— PROVIDED RECORDS —
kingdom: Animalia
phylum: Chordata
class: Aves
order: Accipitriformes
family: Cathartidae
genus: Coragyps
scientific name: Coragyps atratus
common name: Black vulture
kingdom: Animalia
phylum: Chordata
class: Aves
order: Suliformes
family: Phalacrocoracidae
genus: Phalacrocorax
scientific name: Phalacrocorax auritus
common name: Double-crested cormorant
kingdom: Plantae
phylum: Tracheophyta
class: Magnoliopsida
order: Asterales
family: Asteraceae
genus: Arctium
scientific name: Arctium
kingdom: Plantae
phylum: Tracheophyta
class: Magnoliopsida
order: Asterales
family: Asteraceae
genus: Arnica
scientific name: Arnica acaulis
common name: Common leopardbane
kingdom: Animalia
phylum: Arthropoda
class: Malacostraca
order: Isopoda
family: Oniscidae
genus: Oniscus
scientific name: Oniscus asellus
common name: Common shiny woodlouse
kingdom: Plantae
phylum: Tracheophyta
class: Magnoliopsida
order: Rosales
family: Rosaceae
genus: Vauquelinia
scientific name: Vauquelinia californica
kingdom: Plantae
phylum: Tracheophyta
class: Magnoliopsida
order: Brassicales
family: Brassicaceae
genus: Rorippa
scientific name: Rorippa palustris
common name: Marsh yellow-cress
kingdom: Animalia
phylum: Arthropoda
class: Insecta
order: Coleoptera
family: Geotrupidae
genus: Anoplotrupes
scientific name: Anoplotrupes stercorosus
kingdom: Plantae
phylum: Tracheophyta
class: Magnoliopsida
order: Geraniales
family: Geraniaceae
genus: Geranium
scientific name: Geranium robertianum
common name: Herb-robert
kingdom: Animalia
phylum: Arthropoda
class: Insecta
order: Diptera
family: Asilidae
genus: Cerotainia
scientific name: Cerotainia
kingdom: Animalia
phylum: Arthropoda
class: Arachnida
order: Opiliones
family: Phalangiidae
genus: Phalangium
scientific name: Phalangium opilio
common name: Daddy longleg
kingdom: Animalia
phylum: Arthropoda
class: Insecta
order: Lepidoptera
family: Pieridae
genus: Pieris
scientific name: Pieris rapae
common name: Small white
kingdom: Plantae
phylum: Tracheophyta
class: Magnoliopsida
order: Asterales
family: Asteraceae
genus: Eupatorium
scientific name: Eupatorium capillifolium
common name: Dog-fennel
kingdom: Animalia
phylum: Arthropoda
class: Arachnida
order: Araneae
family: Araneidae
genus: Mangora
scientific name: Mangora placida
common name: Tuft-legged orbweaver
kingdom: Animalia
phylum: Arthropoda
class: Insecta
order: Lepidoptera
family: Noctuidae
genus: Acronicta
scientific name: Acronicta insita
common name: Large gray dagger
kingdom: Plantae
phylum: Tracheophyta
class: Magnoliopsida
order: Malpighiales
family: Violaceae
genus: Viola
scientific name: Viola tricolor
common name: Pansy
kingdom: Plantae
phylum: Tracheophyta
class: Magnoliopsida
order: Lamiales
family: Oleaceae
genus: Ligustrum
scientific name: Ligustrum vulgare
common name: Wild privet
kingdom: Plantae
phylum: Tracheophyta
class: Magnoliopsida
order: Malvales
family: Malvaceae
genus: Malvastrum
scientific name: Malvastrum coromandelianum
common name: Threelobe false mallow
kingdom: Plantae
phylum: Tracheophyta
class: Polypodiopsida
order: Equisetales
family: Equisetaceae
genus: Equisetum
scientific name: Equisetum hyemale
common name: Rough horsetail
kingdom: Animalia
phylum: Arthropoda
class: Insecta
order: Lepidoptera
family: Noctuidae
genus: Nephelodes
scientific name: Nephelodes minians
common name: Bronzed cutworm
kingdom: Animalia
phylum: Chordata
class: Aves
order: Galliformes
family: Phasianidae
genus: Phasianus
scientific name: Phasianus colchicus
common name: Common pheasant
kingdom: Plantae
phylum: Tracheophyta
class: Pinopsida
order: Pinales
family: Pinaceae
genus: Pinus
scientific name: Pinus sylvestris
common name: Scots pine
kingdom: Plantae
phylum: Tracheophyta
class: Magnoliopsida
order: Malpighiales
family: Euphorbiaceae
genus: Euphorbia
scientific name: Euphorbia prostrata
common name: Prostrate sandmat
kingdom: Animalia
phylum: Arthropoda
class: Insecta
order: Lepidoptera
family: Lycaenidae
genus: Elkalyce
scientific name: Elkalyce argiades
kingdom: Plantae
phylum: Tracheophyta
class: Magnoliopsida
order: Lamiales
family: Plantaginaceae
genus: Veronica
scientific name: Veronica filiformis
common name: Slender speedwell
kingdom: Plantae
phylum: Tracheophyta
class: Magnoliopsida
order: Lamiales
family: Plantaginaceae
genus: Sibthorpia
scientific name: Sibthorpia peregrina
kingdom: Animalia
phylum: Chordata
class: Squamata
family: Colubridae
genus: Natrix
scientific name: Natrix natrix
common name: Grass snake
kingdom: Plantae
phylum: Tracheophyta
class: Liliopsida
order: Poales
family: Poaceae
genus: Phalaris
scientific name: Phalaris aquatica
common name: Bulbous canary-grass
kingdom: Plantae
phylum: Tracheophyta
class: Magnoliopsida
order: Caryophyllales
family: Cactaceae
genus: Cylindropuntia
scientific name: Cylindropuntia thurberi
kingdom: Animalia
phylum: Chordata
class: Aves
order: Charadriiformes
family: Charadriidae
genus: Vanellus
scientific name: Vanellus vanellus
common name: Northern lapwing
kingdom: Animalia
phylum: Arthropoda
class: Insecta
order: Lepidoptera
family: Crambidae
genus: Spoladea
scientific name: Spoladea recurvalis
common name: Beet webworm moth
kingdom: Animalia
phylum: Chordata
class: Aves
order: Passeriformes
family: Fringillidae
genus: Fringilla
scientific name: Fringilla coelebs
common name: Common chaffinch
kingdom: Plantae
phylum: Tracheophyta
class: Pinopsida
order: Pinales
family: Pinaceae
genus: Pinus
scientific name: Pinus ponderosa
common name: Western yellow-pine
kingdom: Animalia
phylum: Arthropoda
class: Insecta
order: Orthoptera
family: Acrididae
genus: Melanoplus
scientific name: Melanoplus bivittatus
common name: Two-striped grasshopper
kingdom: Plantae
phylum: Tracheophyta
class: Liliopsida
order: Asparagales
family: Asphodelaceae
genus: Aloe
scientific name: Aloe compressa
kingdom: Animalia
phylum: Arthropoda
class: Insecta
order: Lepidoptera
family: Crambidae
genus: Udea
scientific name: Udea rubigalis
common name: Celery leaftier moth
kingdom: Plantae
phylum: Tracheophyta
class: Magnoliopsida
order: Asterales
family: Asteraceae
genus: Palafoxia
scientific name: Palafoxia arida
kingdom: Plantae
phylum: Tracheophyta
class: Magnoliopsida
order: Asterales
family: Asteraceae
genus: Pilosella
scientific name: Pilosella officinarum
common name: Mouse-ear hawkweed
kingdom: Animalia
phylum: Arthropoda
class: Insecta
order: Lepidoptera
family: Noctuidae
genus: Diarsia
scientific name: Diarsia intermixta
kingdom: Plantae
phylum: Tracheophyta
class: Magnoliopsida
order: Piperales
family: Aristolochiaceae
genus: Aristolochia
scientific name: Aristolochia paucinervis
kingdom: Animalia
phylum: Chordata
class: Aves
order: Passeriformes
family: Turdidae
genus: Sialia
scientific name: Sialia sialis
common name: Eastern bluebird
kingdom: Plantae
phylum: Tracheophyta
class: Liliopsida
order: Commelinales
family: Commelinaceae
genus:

— WHAT IS EXPECTED —
Replace "common name" with "vernacular name" in the lines starting with the line that contains "common name: Slender speedwell" and going on through the line that contains "genus: Aloe". Give only those lines, with everything else unchanged.

— TASK SOLUTION —
vernacular name: Slender speedwell
kingdom: Plantae
phylum: Tracheophyta
class: Magnoliopsida
order: Lamiales
family: Plantaginaceae
genus: Sibthorpia
scientific name: Sibthorpia peregrina
kingdom: Animalia
phylum: Chordata
class: Squamata
family: Colubridae
genus: Natrix
scientific name: Natrix natrix
vernacular name: Grass snake
kingdom: Plantae
phylum: Tracheophyta
class: Liliopsida
order: Poales
family: Poaceae
genus: Phalaris
scientific name: Phalaris aquatica
vernacular name: Bulbous canary-grass
kingdom: Plantae
phylum: Tracheophyta
class: Magnoliopsida
order: Caryophyllales
family: Cactaceae
genus: Cylindropuntia
scientific name: Cylindropuntia thurberi
kingdom: Animalia
phylum: Chordata
class: Aves
order: Charadriiformes
family: Charadriidae
genus: Vanellus
scientific name: Vanellus vanellus
vernacular name: Northern lapwing
kingdom: Animalia
phylum: Arthropoda
class: Insecta
order: Lepidoptera
family: Crambidae
genus: Spoladea
scientific name: Spoladea recurvalis
vernacular name: Beet webworm moth
kingdom: Animalia
phylum: Chordata
class: Aves
order: Passeriformes
family: Fringillidae
genus: Fringilla
scientific name: Fringilla coelebs
vernacular name: Common chaffinch
kingdom: Plantae
phylum: Tracheophyta
class: Pinopsida
order: Pinales
family: Pinaceae
genus: Pinus
scientific name: Pinus ponderosa
vernacular name: Western yellow-pine
kingdom: Animalia
phylum: Arthropoda
class: Insecta
order: Orthoptera
family: Acrididae
genus: Melanoplus
scientific name: Melanoplus bivittatus
vernacular name: Two-striped grasshopper
kingdom: Plantae
phylum: Tracheophyta
class: Liliopsida
order: Asparagales
family: Asphodelaceae
genus: Aloe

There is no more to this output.